In the last ten years, the United States Food and Drug Administration has approved PARP inhibitors to treat ovarian cancer. If PARP is blocked, cancer cells cannot repair their DNA, so they cannot reproduce. Whereas in healthy cells, most cells are unaffected by these drugs because healthy cells have a well-functioning backup repair mechanism.

In line with this case, the Science Research Student Creativity Program (PKM-RE) team at Universitas Jenderal Soedirman (Unsoed) consisting Fella Syahara Kistianingrum, Rizqi Arif Maulidah, and Rizqi Agus Santosa conducted a study to reveal the potential of takokak fruit methanol extract as a PARP inhibitor. The Unsoed students under the guidance of Sarmoko, Ph.D raised the topic "The Potential of Takokak Fruit as a PARP Inhibitor in Cervical Cancer: In Vitro and In Silico Studies".

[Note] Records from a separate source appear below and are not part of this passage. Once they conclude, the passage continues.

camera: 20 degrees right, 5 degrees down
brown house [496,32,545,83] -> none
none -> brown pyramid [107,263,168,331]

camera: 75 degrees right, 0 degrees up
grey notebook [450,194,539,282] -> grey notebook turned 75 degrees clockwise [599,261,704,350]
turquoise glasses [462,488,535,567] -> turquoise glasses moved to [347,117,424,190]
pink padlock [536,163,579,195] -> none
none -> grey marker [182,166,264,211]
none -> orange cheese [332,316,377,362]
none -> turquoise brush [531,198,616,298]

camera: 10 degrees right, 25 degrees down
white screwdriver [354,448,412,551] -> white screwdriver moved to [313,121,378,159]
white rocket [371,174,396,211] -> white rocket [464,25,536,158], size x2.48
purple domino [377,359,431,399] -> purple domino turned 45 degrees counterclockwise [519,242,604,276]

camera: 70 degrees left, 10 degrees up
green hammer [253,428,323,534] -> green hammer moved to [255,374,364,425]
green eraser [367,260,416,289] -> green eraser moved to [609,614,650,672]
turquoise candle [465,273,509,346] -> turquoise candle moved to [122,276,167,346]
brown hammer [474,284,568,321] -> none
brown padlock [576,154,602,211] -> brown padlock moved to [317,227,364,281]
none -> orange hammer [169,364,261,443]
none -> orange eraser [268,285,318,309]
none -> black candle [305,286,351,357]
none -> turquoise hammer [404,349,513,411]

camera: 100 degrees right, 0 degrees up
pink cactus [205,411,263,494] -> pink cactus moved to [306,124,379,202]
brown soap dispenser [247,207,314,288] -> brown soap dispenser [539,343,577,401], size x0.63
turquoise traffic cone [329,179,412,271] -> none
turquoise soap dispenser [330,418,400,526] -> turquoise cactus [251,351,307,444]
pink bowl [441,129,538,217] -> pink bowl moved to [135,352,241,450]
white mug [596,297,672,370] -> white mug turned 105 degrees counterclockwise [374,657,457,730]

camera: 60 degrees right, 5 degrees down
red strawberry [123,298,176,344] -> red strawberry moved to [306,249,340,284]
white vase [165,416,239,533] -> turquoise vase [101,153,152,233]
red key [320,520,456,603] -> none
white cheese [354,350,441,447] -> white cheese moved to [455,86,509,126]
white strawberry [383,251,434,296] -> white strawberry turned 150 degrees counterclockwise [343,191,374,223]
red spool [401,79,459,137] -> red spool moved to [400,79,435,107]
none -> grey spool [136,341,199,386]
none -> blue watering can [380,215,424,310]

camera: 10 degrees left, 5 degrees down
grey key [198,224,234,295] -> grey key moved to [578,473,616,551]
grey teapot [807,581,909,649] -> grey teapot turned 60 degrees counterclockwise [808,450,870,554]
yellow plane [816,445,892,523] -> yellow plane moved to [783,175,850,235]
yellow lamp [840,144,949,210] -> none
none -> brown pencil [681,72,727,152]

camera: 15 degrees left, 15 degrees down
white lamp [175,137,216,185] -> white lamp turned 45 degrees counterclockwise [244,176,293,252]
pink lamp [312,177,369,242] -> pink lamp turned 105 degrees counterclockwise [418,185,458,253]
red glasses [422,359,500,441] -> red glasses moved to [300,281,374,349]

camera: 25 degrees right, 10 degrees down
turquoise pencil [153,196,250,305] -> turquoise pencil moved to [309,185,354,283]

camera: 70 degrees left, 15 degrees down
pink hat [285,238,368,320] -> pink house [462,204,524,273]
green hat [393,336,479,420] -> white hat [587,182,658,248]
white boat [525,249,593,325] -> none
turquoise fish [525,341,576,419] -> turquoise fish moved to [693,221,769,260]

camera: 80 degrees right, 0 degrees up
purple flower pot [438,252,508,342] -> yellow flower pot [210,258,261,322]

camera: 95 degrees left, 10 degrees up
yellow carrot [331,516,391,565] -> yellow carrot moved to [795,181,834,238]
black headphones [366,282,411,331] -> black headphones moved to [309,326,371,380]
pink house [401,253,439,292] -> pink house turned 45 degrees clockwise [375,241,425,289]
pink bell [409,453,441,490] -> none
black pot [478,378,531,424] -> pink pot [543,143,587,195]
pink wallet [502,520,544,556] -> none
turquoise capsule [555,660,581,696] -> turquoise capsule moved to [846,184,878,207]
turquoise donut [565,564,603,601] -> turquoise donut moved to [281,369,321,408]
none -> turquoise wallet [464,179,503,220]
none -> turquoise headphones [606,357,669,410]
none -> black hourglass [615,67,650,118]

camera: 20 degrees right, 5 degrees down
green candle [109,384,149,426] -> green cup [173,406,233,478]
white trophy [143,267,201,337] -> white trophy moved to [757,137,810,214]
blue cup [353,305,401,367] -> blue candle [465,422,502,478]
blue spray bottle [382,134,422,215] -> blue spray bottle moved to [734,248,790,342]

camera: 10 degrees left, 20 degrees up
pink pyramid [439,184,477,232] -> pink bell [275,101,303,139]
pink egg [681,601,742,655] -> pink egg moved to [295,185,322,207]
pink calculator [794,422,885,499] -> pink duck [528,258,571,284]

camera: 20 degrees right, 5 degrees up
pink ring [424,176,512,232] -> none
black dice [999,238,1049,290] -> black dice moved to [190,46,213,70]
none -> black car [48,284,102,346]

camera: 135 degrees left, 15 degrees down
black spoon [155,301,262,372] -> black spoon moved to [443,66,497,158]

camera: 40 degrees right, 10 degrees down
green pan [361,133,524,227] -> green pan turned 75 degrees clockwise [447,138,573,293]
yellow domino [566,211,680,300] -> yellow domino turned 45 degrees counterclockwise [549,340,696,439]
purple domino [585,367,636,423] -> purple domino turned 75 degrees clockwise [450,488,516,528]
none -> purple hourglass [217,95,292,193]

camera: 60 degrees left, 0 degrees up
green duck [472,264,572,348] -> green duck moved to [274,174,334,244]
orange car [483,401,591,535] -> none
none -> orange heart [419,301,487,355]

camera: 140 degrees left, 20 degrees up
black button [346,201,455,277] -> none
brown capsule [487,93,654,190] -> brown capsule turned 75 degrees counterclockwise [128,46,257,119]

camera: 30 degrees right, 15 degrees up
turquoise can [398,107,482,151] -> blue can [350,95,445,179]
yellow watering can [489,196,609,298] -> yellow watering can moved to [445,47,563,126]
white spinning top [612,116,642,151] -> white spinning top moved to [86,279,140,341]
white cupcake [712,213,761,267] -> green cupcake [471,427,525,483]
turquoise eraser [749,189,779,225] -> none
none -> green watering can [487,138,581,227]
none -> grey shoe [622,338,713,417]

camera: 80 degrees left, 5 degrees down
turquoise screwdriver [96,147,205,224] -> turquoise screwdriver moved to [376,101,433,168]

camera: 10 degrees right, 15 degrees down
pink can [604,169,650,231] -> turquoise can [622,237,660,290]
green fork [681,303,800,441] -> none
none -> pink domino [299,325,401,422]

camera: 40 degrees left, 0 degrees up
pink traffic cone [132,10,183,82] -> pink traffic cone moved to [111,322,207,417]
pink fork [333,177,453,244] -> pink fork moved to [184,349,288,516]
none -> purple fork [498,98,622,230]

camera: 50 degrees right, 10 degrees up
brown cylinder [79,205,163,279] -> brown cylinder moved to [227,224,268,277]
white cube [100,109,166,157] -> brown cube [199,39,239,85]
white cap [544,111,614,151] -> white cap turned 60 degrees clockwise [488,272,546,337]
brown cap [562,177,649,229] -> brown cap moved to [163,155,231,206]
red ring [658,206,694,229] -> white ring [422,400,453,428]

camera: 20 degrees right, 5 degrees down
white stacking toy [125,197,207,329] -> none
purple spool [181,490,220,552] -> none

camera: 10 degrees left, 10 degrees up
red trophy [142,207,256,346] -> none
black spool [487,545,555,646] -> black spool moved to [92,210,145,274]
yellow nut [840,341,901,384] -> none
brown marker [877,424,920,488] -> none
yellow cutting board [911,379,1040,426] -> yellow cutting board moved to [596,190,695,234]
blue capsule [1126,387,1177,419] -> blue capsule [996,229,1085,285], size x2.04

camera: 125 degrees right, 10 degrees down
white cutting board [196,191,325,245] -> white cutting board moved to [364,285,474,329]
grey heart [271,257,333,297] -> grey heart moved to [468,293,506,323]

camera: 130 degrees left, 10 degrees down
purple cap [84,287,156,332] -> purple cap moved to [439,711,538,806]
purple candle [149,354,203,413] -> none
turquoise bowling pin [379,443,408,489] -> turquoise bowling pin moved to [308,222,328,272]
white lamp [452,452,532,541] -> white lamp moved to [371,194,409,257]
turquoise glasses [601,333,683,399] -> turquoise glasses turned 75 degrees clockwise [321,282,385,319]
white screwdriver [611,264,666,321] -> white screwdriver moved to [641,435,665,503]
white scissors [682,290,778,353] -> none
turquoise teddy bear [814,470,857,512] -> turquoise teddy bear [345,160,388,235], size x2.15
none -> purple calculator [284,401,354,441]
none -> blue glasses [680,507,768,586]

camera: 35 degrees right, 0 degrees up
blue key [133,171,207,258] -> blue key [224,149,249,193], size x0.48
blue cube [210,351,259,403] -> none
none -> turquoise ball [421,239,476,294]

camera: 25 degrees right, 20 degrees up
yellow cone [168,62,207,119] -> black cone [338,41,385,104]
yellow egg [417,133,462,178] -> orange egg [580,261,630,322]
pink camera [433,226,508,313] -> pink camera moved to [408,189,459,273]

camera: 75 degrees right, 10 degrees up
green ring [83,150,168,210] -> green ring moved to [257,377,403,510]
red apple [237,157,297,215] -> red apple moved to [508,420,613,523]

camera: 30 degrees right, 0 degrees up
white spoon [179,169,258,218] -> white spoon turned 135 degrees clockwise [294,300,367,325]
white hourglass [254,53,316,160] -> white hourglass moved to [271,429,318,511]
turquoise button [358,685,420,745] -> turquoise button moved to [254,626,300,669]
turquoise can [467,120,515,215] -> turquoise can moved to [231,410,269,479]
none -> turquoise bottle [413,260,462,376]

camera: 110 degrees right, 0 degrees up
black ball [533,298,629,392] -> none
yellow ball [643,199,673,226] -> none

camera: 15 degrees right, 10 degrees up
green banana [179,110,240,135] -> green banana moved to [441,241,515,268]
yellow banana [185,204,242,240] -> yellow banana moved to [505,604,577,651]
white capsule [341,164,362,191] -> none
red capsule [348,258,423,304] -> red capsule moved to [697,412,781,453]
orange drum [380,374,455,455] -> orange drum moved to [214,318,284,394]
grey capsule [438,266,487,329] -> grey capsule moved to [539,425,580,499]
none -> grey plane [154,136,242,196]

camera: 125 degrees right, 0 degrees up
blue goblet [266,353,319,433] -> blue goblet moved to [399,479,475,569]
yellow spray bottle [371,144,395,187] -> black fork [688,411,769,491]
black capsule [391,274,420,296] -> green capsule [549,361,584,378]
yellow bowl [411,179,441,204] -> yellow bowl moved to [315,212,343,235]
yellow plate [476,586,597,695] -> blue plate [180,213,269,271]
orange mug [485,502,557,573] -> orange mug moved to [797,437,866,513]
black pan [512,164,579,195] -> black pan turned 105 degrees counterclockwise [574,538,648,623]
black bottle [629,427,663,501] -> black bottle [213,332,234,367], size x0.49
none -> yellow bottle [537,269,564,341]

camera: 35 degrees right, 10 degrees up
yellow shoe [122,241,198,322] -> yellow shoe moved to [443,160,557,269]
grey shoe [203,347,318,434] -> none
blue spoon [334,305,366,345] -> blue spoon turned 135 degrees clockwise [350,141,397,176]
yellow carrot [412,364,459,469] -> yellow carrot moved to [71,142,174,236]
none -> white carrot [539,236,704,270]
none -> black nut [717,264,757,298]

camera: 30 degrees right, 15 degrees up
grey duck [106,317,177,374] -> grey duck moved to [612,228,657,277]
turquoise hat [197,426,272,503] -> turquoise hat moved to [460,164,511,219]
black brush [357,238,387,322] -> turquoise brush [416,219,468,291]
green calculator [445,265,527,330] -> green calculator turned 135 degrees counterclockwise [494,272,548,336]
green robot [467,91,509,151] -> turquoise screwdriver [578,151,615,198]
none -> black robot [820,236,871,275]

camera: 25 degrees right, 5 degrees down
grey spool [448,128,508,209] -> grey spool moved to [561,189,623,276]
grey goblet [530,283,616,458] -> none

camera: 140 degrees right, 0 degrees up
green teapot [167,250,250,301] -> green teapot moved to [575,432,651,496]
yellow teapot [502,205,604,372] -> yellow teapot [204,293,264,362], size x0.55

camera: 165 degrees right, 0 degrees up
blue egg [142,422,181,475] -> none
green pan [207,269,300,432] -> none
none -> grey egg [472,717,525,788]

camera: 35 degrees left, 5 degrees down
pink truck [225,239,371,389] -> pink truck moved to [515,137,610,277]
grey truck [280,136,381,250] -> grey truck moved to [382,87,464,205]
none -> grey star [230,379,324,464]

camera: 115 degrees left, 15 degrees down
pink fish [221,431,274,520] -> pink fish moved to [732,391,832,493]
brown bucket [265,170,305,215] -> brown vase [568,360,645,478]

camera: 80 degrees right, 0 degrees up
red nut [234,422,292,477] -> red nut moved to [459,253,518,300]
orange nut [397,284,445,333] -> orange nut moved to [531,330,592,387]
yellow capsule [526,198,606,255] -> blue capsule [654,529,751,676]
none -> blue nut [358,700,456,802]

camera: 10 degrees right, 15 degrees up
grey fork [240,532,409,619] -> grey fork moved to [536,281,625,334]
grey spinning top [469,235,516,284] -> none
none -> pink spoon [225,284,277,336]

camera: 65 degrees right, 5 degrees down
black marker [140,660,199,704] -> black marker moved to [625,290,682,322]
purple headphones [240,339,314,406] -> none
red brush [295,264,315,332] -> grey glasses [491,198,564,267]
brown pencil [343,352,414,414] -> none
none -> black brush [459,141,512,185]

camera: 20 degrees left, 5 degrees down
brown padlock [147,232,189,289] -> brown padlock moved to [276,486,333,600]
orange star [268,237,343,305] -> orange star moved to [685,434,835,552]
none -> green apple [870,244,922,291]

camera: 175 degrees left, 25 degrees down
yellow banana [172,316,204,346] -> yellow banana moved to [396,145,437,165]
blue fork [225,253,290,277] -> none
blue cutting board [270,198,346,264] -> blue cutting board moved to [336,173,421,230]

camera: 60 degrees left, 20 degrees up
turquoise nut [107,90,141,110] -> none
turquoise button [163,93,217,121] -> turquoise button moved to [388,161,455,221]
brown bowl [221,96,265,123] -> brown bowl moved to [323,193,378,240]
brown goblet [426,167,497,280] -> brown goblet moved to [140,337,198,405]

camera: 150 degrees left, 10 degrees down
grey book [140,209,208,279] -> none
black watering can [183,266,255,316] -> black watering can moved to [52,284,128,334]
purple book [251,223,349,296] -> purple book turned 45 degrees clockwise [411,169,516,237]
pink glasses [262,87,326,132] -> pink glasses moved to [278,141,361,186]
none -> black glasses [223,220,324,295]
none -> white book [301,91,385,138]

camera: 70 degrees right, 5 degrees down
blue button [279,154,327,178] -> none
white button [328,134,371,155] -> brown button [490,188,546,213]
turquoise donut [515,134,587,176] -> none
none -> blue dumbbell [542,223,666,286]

“We chose to research the potential of takokak fruit based on literature studies and also with the background of takokak fruit as a wild plant that thrives throughout Indonesia. However, this takokak fruit is still rarely cultivated and used by the community,” explained Fella.

The team has completed an in-silico test or interaction test of the compound with PARP protein using computer, as well as testing it in vitro or testing the extract on cultured ovarian cancer cells. The results proved that this natural ingredient has potential as an anticancer. "In the future, it is hoped that our research can become the basis for further research to determine its effectiveness and safety," concluded Fella.